Mexico is such a modern, developed place that in many respects reminded me of America – but high unemployment rates have cities grappling with spikes in poverty and crime.
As a result, there are many children who have been abused, neglected, or flat-out abandoned by family members in distress. In several cases, the parents are unable to care for their children because they are incarcerated.
Children without families to help keep them safe, healthy, and to make sure they’re going to school often find themselves involved with drugs and crime. It’s because of this that Luis and I so loved to see the Sisters step in and fill the void.
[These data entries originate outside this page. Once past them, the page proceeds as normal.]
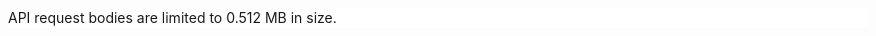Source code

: API request bodies are limited to 0.512 MB in size.

[1]: ../../sensuctl/reference#preferred-output-format
[2]: ../../installation/install-sensu#install-sensuctl
[3]: ../../reference/rbac
[4]: ../../reference/agent#using-the-http-socket
[5]: ../health/
[6]: ../metrics
[7]: ../../getting-started/enterprise
[8]: ../../reference/entities#metadata-attributes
At homes like Hogar Santa Maria, Hogar Santa Ines, Mexiquito, and La Luz, it was the Sisters who were there for the children, providing not only support and guidance but real and moving affection, too. These parental figures provide the structure and consistency that help kids bloom into a generation that can positively impact its country. They foster a loving, nurturing environment where the children have adults to depend on and other children to play with.
Together, they’ve made a family.
After ten days of traveling through Mexico, I’m looking forward to returning home to see my own family. I can’t help but think about how fortunate I am to have them. I will not soon forget the stunning beauty of the Sierra Madre Mountains in Monterrey or the fragrant lime trees that filled Mexiquito – but it is the power of human kindness that is truly a marvel.